When I linearise my model by taking the mechanical power as an input and the rotor speed as an output, I obtain the results below, we can see that the linearized model is more damped than the nonlinear simulation.
Whereas if I use the phasor mode, the linearized model is similar to the Nonlinear simulation.
Anyone have an idea? Why I have different linearization results with the continuous mode? I want to absolutely use the continuous solver for my study.
I tried to use different solvers in the model settings (fixed step, variable step, …) but I always obtain the same result. And I checked if my model contains blocks that are linearized to 0, but there is not.
Is there a specific solver for the model lineariser?
Thank you in advance for your help.

Respuesta aceptada

Joel Van Sickel
Joel Van Sickel el 2 de Dic. de 2022
Hello Pamela,
I think a classical linearization of the PMSM in the time domain around those variables is simply too non-linear of a system for a basic linearizaiton analysis to be useful. The results you are getting confirms this. The issue is that this model is being analytically linearized based on the physics equations in a specific moment of time. This is not a good thing in AC systems, particularly with a motor attatched. The rotor angle, electrical phase, and every other variable are playing into this calculation, so the linearization while technically accurate, is not useful over an extended time frame because as soon as the electrical phase, or rotor angle change, your dynamic equations have changed. You'd have to linearize around all of the different operating points using this approach and basically just end up with the original model you started with. To abstract out much of the system behavior without using phasor techniques, you could try using a frequency response estimation and then fitting a transfer function to that system using system identification.
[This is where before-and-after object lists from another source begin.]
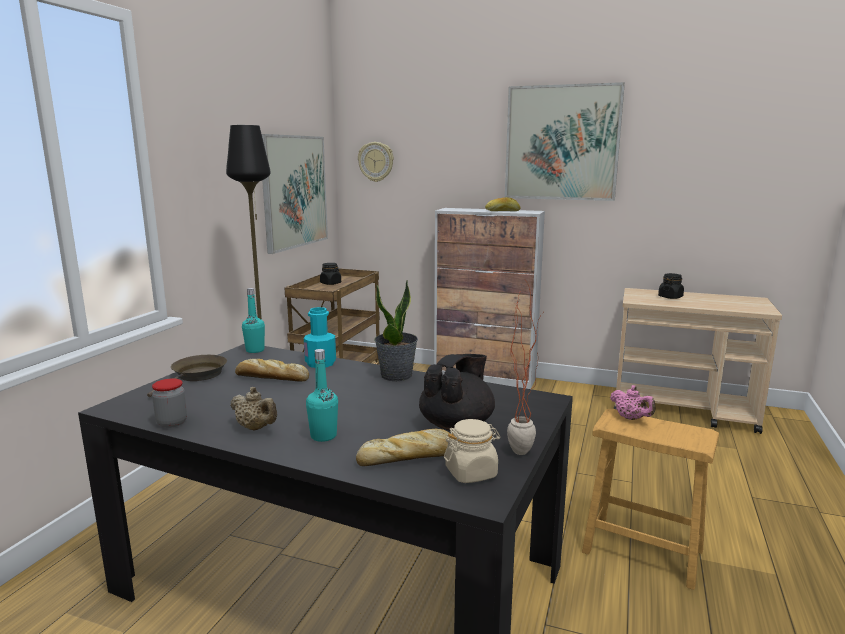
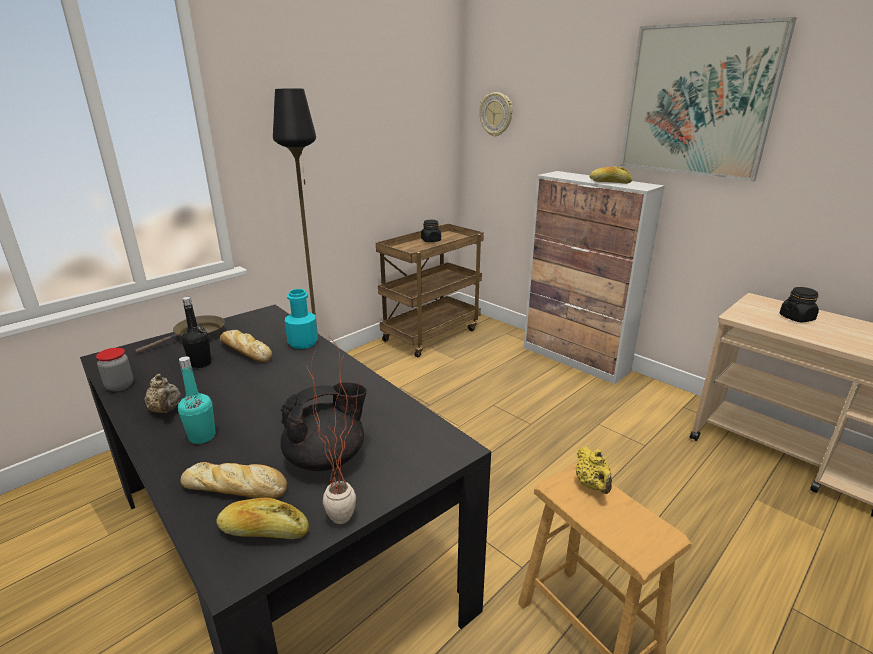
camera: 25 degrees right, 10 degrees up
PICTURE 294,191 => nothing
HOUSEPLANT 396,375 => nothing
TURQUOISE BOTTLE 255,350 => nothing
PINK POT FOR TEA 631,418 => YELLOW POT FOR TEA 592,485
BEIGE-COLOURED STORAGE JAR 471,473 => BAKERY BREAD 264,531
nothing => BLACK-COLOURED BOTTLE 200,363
This would give you a behavioral representation of the variables that you are interested in while abstracting out the AC nature of the electrical network. It would have limited accuracy aorund the operating point you linearize at as it true for all linearizations.
Phasor works because the underlying mathematical model is highly linear when converted to Phasor, so linearizing it doesn't change the behavior much. In general, if you are using classical linearizaiton techniques on an AC circuit, you would want to work with phasors.